INSTRUCCIONES DE TRABAJO:
a. Copia el fragmento del artículo sobre el suicidio entre "Yo nunca conocí" y "su nueva circunstancia.", ambos incluidos, y cambia "periodistas" por "reporteros".
b. Convierte en una lista el párrafo del artículo sobre el suicidio que empieza con "Las cuatro motivaciones". Conserva sus datos principales.
c. Sigue escribiendo el artículo sobre el suicidio a partir de su última oración.

TEXTO PROPORCIONADO:
----
Por Félix Cortés Camarillo
Por ahí del 16 de enero de 1969 iba yo subiendo por la plaza de Wenceslao en Praga, cuando por unos cuantos segundos estuve a medio de metro de un Jan Palach en llamas, un joven estudiante de filosofía que se había rociado de gasolina y había prendido fuego a su cuerpo en el mero centro de la entonces capital checoslovaca. Al estilo bonzo se había inmolado como protesta por la invasión de su país por los soviéticos. Con el olor a chamusquina impregnado en mi abrigo seguí a mi oficina.
Desde esa tarde me siguió inquietando la interrogante de qué era lo que impulsaba a algunas personas que como Jan estaban dispuestos a desprenderse del don más preciado, el de la vida. El joven estudiante de filosofía tenía un motivo: la humillación nacional, la muerte de algunos compatriotas, el nacionalismo que en estos países del centro de Europa es muy intenso. Pero, ¿los demás?
Hay investigaciones muy escasas sobre el suicidio anteriores al siglo XIX, aunque el homicidio -por ejemplo- está documentado desde el Génesis en el que Caín le sorraja un pedrusco en la cabeza de su hermano Abel sin causa justificada. Las causas de los suicidas son menos conocidas aún.
Las cuatro motivaciones desde entonces determinadas, nos dicen que uno está dispuesto a quitarse la vida por conocerse víctima de una enfermedad incurable y mortal, una miseria material insoportable, la ira comprensible por descubrir alguna traición sentimental, generalmente de parte de la pareja femenina, o un trastorno mental indescifrable e irreversible. Desde luego que ésta última puede agrupar a todas las demás.
Yo nunca conocí a Juan Bustillos. Supe que fue de la camada de viejos periodistas que nunca fueron lo suficientemente brillantes como José Alvarado ni lo suficientemente corruptos como el llamado Coronel García Valseca para figurar en la historia de los medios. Ni siquiera le llegó a los talones a Regino Hernández Llergo o a José Pagés Llergo como directores de revistas de opinión. Pero ya pasó a la historia como un célebre suicida. Murió motu propio sin que sepamos el instrumento que le hizo pasar a su nueva circunstancia.
----
DATOS PROPORCIONADOS:

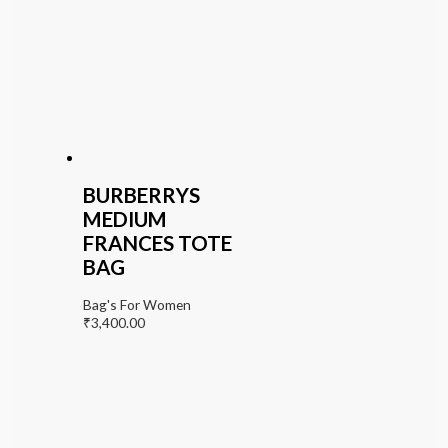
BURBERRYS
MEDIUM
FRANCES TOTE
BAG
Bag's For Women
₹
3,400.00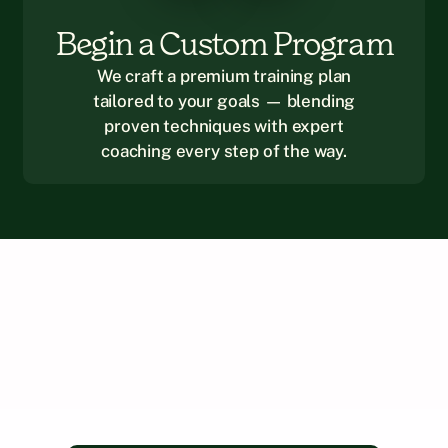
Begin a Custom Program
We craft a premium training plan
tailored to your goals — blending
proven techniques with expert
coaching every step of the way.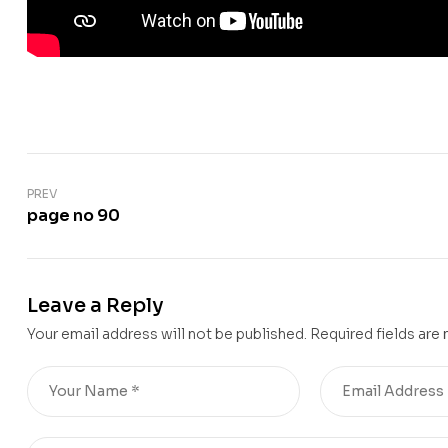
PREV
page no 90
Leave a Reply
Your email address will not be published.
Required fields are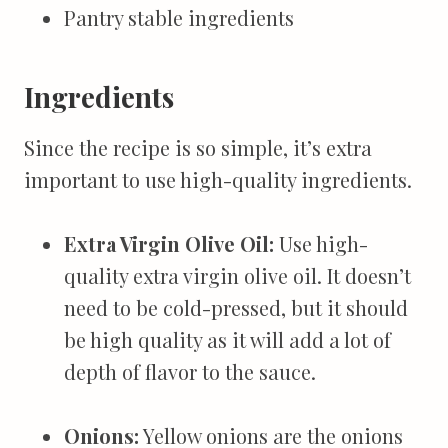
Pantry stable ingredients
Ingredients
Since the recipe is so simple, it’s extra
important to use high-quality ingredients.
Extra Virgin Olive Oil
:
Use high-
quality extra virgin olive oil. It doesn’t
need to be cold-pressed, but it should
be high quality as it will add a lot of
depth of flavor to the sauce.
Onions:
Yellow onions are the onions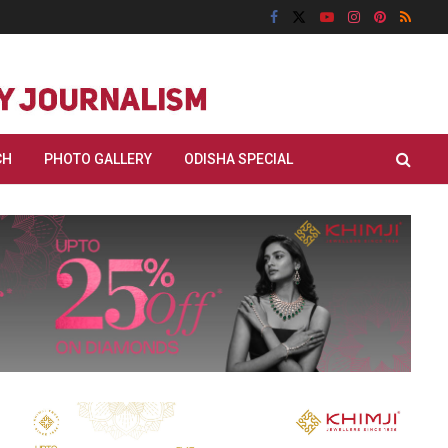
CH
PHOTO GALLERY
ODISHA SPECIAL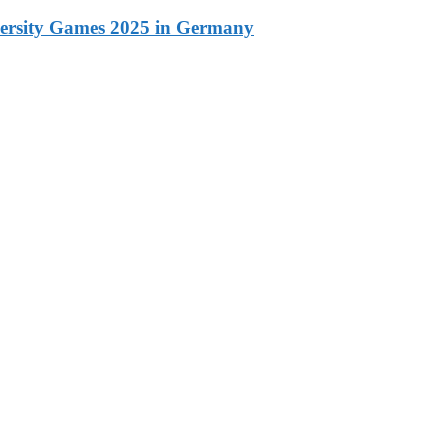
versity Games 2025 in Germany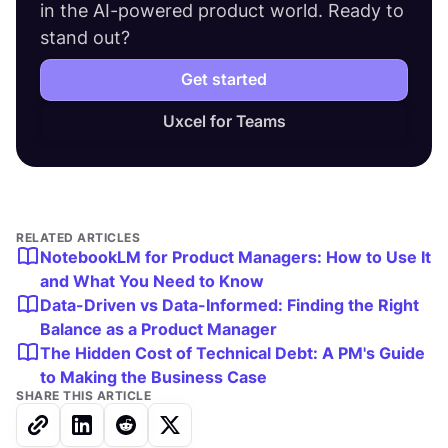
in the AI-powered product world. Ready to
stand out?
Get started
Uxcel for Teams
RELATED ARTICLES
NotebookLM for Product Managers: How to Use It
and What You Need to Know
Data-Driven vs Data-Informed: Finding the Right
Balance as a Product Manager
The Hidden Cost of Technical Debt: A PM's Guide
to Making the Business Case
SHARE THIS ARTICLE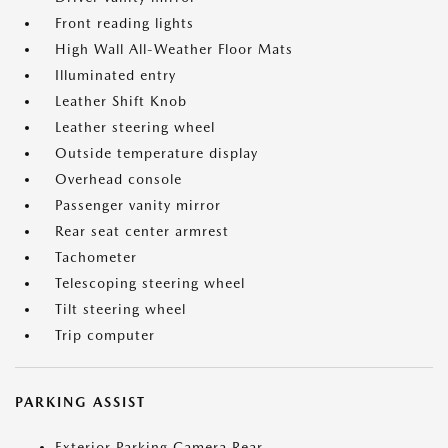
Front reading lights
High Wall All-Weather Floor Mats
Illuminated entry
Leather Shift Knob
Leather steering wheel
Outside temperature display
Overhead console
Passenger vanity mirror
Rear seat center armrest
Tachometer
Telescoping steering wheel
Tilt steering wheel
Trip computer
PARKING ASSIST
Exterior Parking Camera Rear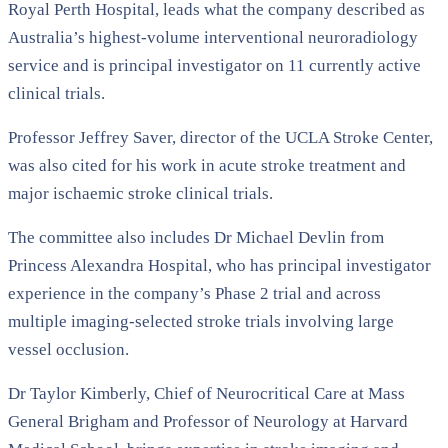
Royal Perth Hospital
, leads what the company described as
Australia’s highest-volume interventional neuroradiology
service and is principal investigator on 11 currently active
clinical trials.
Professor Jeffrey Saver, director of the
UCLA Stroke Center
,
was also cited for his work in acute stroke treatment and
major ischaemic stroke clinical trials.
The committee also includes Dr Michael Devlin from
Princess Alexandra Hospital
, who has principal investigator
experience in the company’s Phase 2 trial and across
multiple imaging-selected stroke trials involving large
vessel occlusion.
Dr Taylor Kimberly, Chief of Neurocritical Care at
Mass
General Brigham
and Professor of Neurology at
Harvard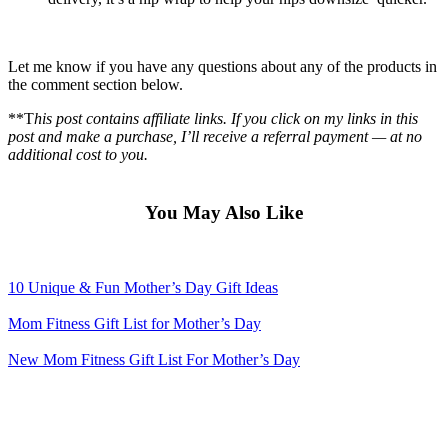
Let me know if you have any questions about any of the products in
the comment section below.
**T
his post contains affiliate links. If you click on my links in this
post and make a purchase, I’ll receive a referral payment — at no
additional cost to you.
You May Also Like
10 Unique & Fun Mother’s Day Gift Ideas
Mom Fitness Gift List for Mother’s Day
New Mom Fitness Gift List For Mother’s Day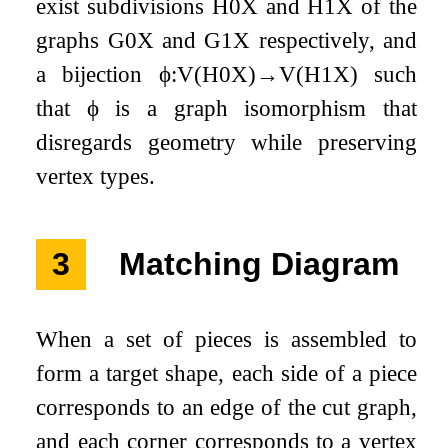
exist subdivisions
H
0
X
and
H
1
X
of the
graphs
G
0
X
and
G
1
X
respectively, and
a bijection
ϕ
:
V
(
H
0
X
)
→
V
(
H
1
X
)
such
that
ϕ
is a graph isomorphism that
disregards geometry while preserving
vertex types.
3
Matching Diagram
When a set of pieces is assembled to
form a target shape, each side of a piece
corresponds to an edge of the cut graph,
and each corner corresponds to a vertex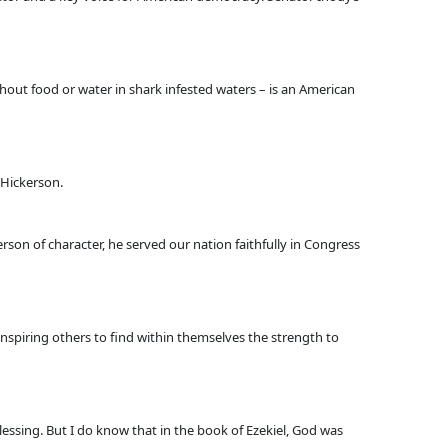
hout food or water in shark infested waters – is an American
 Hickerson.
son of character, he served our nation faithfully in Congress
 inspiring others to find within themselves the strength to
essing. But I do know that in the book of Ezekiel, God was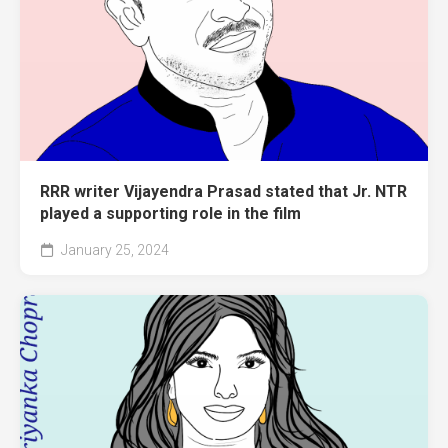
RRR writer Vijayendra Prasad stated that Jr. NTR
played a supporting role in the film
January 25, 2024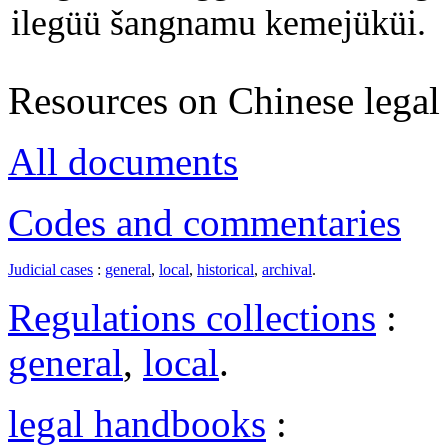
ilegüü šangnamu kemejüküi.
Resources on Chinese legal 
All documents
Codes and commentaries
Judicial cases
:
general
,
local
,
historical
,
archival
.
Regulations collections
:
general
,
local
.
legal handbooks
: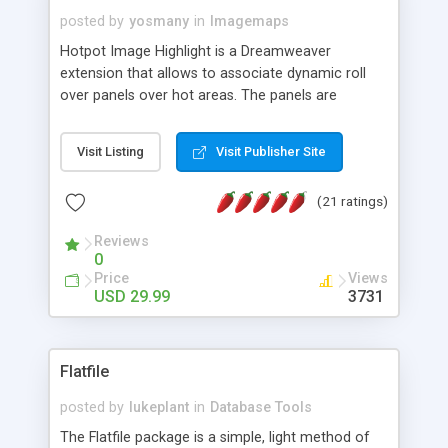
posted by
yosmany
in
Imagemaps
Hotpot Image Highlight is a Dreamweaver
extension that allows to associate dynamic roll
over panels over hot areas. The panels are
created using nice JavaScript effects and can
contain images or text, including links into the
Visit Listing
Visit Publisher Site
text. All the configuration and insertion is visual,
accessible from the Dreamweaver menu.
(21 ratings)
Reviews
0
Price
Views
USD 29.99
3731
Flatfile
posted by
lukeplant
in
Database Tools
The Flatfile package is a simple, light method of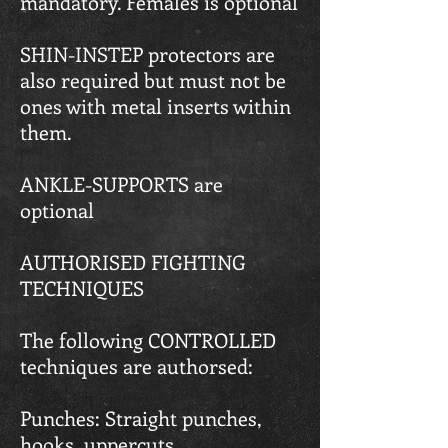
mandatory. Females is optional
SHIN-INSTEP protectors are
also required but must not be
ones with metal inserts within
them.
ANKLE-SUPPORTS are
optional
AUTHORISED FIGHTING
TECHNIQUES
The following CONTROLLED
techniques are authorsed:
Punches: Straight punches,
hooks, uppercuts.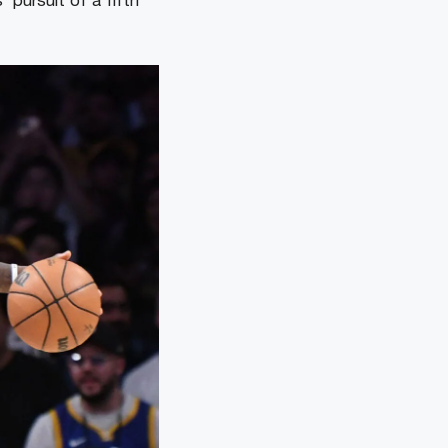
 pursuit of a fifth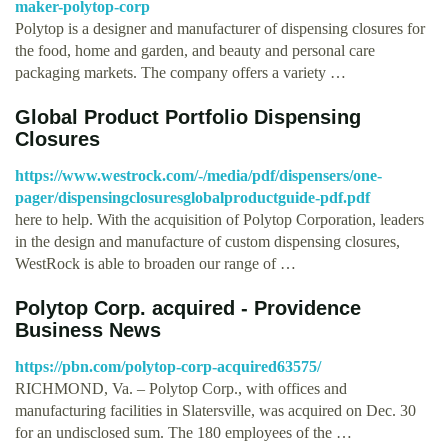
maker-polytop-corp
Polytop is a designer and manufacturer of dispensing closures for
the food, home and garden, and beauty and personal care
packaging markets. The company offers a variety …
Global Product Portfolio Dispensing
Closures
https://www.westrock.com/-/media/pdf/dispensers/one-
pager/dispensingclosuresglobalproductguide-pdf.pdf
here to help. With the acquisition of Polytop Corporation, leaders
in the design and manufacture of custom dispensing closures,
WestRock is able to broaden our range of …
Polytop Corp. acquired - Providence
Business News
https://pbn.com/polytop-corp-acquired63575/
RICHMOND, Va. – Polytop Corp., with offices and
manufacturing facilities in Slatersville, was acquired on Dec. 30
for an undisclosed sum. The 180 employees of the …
----
RESPUESTAS DEL EJERCICIO:
a.
Yo nunca conocí a Juan Bustillos. Supe que fue de la camada de viejos reporteros que nunca fueron lo suficientemente brillantes como José Alvarado ni lo suficientemente corruptos como el llamado Coronel García Valseca para figurar en la historia de los medios. Ni siquiera le llegó a los talones a Regino Hernández Llergo o a José Pagés Llergo como directores de revistas de opinión. Pero ya pasó a la historia como un célebre suicida. Murió motu propio sin que sepamos el instrumento que le hizo pasar a su nueva circunstancia.

b.
- Saberse víctima de una enfermedad incurable y mortal.
- Padecer una miseria material insoportable.
- Sentir ira por descubrir una traición sentimental, generalmente de parte de la pareja femenina.
- Sufrir un trastorno mental indescifrable e irreversible, que puede agrupar a todas las demás.

c.
La carta que se le atribuye al hoy occiso -así nos enseñaron en nuestro primer diario que se les decía, y a mí no me molesta- y que Joaquín dio a conocer en las benditas redes sociales, le informa al nieto brillante del general García Barragán y que hoy se encarga de la seguridad de la capital del país, con mayores posibilidades, sobre las causas de su decisión de quitarse la vida. El columnista de muchos años y supuestamente dueño y director de la otrora importante revista Impacto y el diario que heredó sin fortuna su cabezal aduce que la pobreza cercana a la miseria, porque no puede pagar ni el mandado, le obligan a semejante decisión.
El suicidio ha sido acompañado en su explicación durante todo el tiempo de dos apotegmas: se necesitan muchos huevos para quitarse la vida en muy difíciles circunstancias difíciles; también se necesitan muchos huevos para -en esa situación- seguir viviendo.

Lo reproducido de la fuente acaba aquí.